The Fed already offered its primary dealers short-term cash loans secured by Treasuries, in “repurchase agreements” meant to keep interest rates under control. But with this offering, it will lend cash against securities such as equities, corporate bonds, municipal bonds, asset-backed securities and commercial paper.

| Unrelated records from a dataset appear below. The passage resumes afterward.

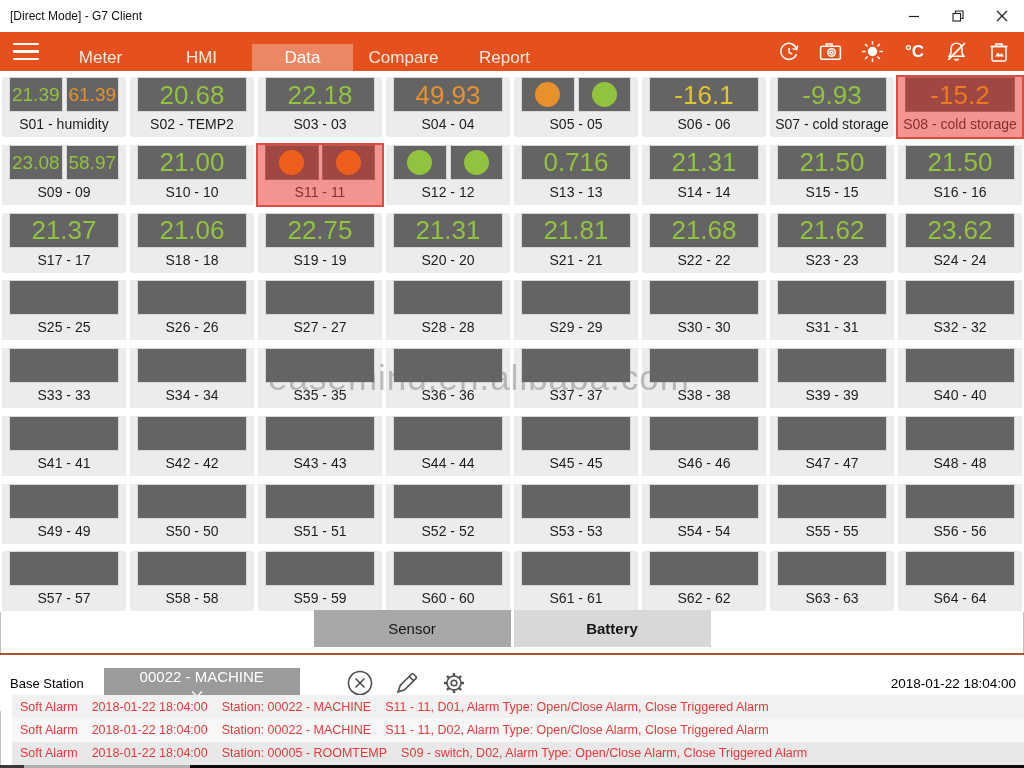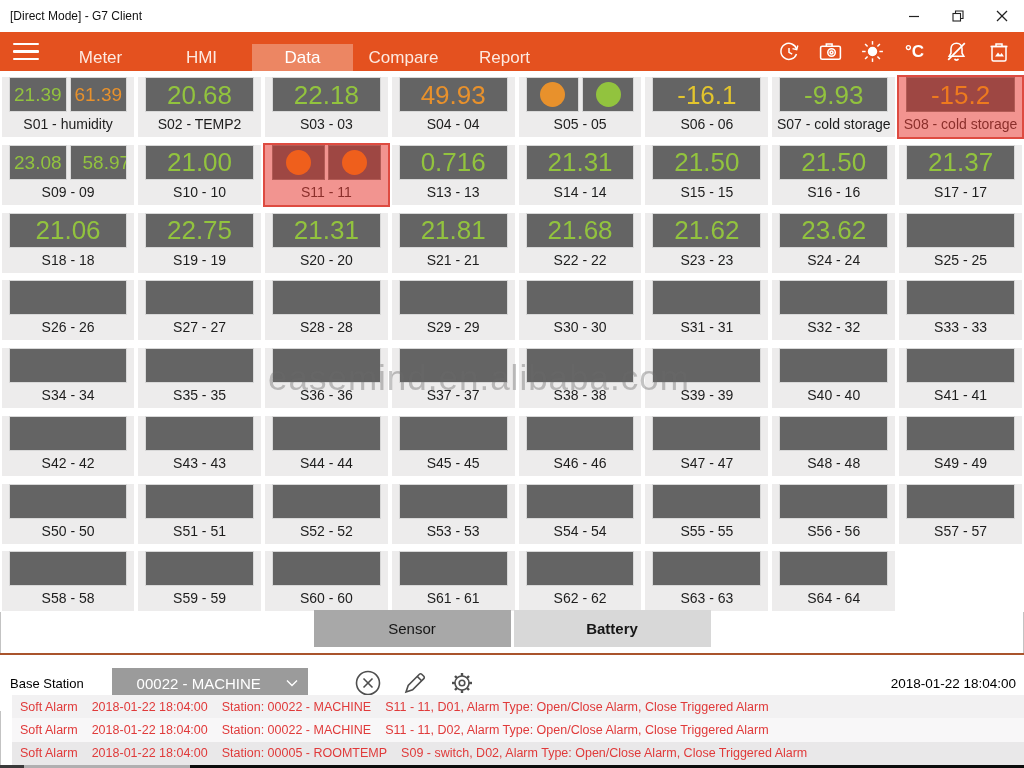--- a/index.html
+++ b/index.html
@@ -241,7 +241,7 @@
             <span class="val dualval" style="color: rgb(146, 195, 62);">23.08</span>
           </div>
           <div class="box">
-            <span class="val dualval" style="color: rgb(146, 195, 62); padding-left: 16px;">58.97</span>
+            <span class="val dualval" style="color: rgb(146, 195, 62);">58.97</span>
           </div>
         </div>
         <div class="tile-label">S09 - 09</div>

https://www.barrons.com/articles/follow-the-consumer-and-stick-with-these-staples-through-coronavirus-crisis-advises-jefferies-51584361556

To be clear, the Fed is only lending to primary dealers.  Who are these elite members?  Here is the list:

Amherst Pierpont Securities LLC
Bank of Nova Scotia, New York Agency
BMO Capital Markets Corp.
BNP Paribas Securities Corp.
Barclays Capital Inc.
BofA Securities, Inc.
Cantor Fitzgerald & Co.
Citigroup Global Markets Inc.
Credit Suisse AG, New York Branch
Daiwa Capital Markets America Inc.
Deutsche Bank Securities Inc.
Goldman Sachs & Co. LLC
HSBC Securities (USA) Inc.
Jefferies LLC
J.P. Morgan Securities LLC
Mizuho Securities USA LLC
Morgan Stanley & Co. LLC
NatWest Markets Securities Inc.
Nomura Securities International, Inc.
RBC Capital Markets, LLC
Societe Generale, New York Branch
TD Securities (USA) LLC
UBS Securities LLC.
Wells Fargo Securities, LLC
These companies can borrow at close to zero (the actual rate is 0.25% per year).  These are all effectively too big to fail.  They are a critical part of the funding mechanism for the Treasury.  When the Treasury needs dollars (and it will soon need more than a trillion for the latest bailout), it sells bonds to these primary dealers.  The primary dealers in turn are wholesalers and try to sell the bonds to pension funds, mutual funds, etc.  They also sell bonds to the Federal Reserve, which prints electronic dollars out of thin air to buy them.